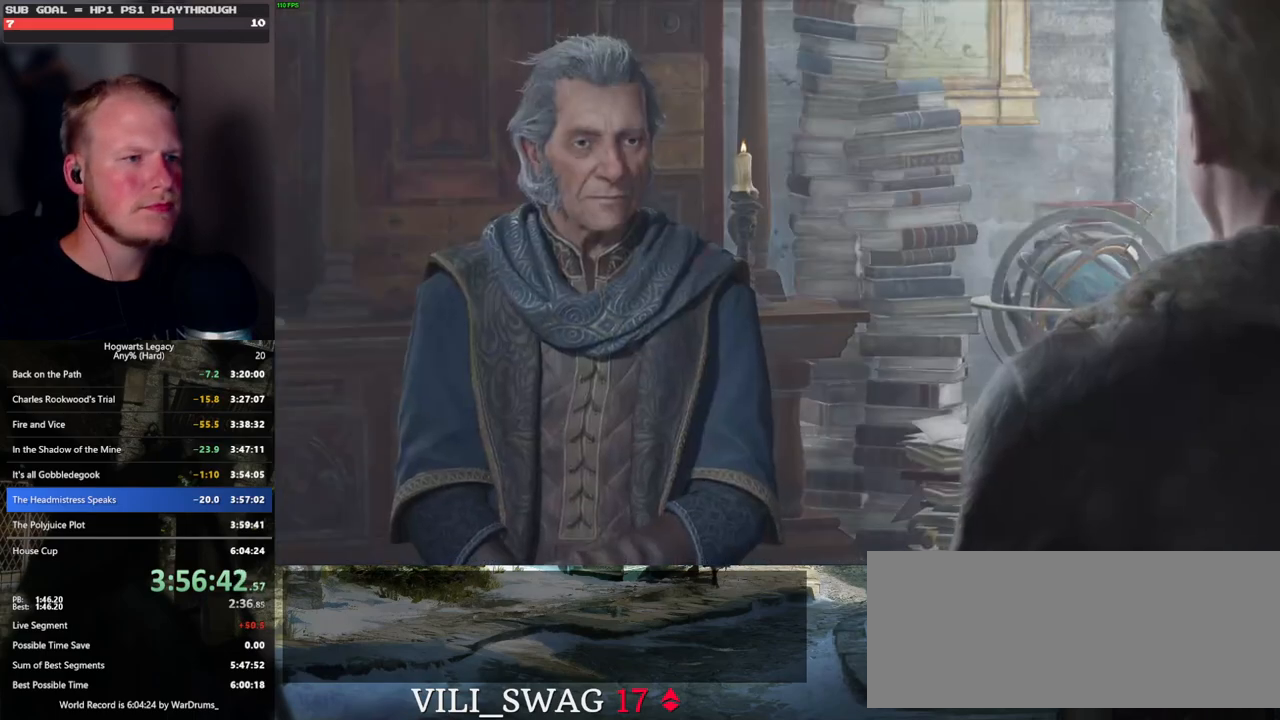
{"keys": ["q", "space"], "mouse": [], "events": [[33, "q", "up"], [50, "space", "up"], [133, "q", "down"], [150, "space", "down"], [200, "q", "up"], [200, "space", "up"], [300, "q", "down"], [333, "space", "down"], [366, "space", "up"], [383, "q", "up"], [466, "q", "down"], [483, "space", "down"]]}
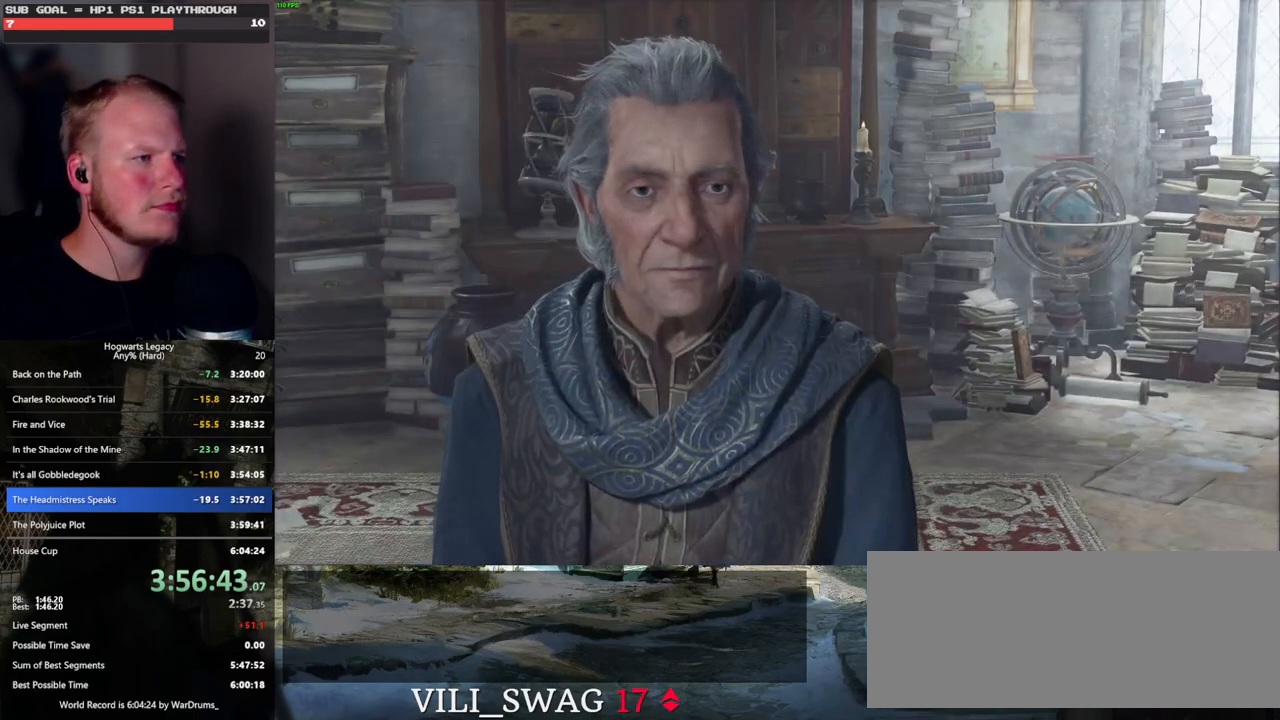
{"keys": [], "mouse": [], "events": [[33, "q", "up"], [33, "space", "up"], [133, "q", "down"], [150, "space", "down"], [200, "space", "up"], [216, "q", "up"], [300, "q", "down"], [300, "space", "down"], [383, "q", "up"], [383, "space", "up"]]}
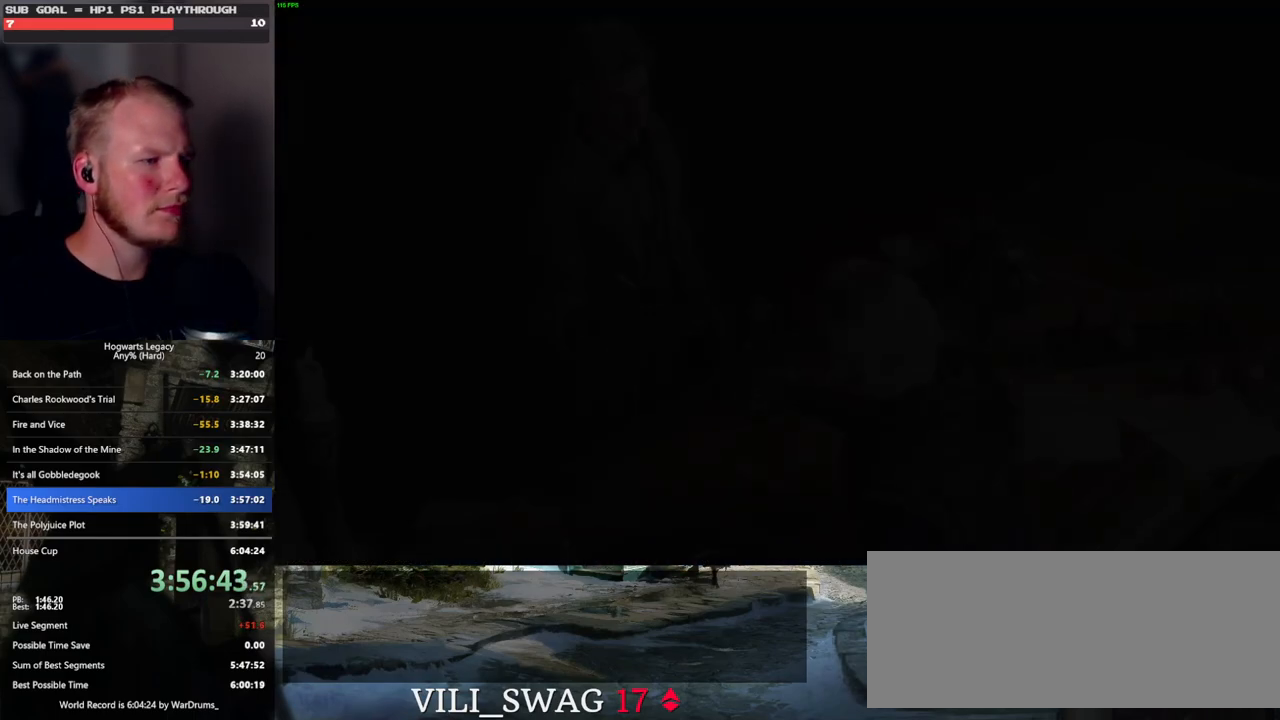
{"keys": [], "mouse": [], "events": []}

--

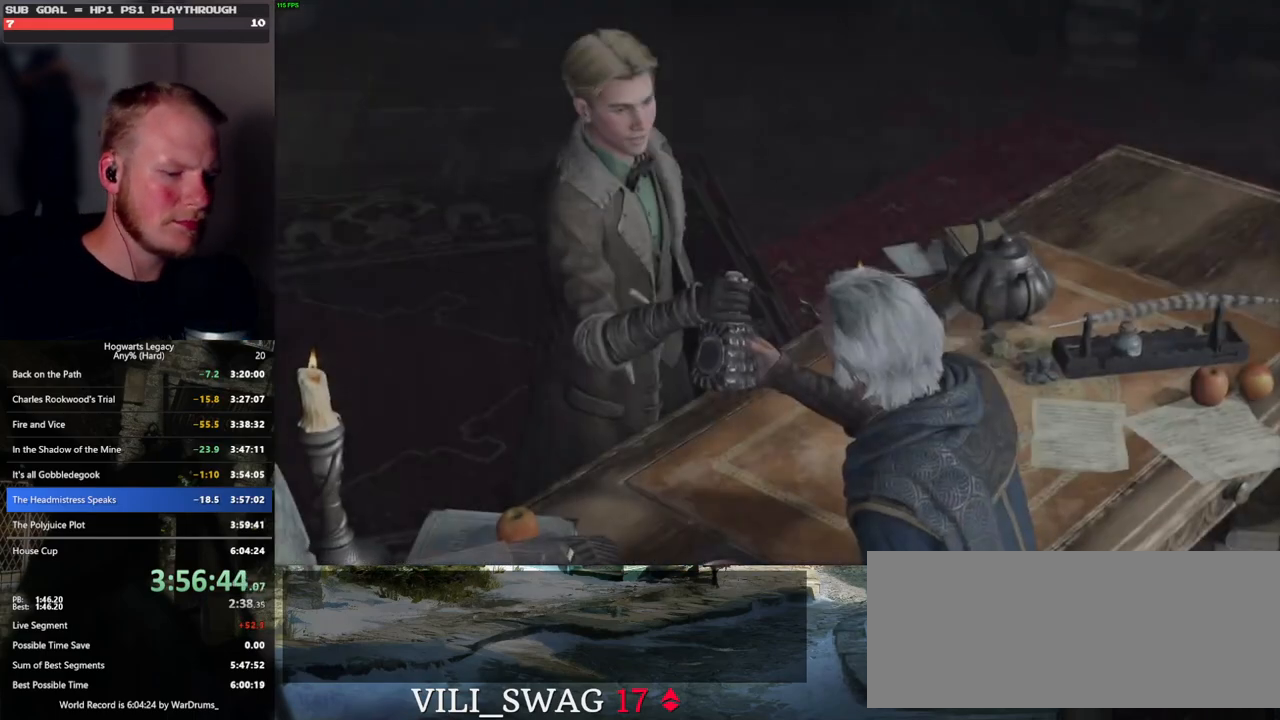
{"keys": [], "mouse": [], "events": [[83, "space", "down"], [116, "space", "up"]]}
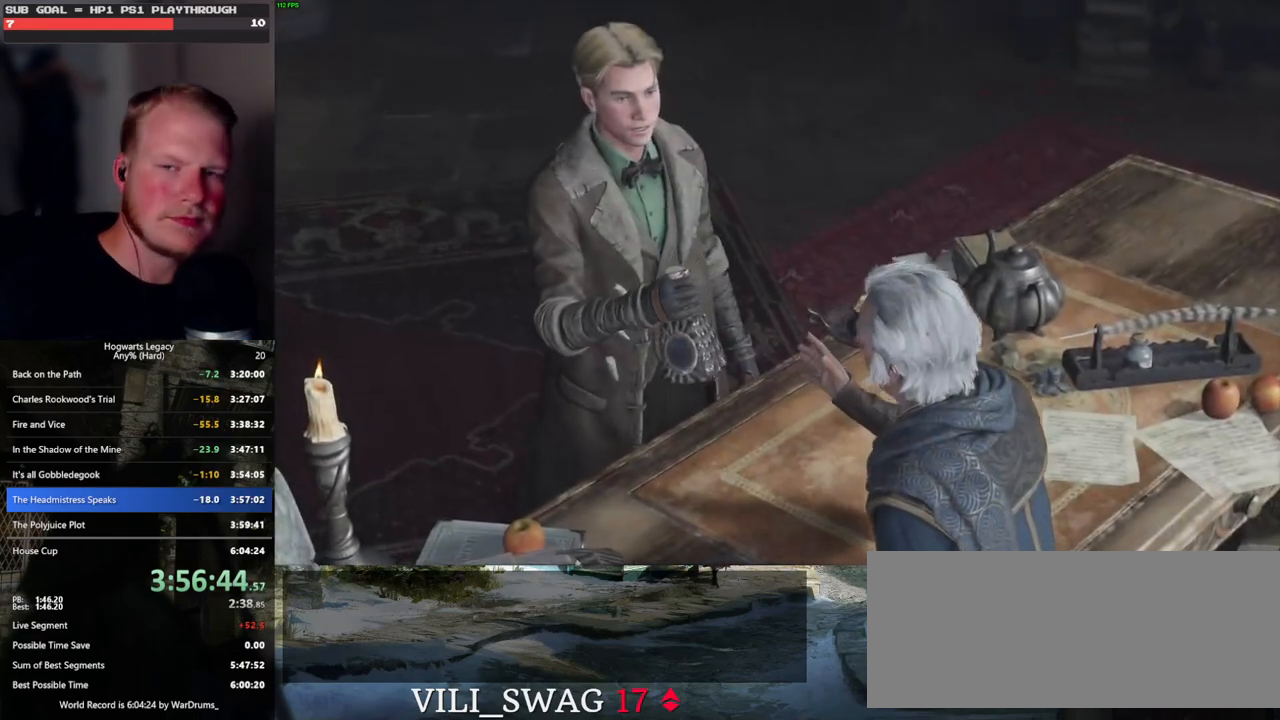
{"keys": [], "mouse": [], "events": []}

### Aim of the task
Your answer should be each line of the data that contains the word "space", copied as it stands.

### Solution to this problem
{"keys": ["q", "space"], "mouse": [], "events": [[33, "q", "up"], [50, "space", "up"], [133, "q", "down"], [150, "space", "down"], [200, "q", "up"], [200, "space", "up"], [300, "q", "down"], [333, "space", "down"], [366, "space", "up"], [383, "q", "up"], [466, "q", "down"], [483, "space", "down"]]}
{"keys": [], "mouse": [], "events": [[33, "q", "up"], [33, "space", "up"], [133, "q", "down"], [150, "space", "down"], [200, "space", "up"], [216, "q", "up"], [300, "q", "down"], [300, "space", "down"], [383, "q", "up"], [383, "space", "up"]]}
{"keys": [], "mouse": [], "events": [[83, "space", "down"], [116, "space", "up"]]}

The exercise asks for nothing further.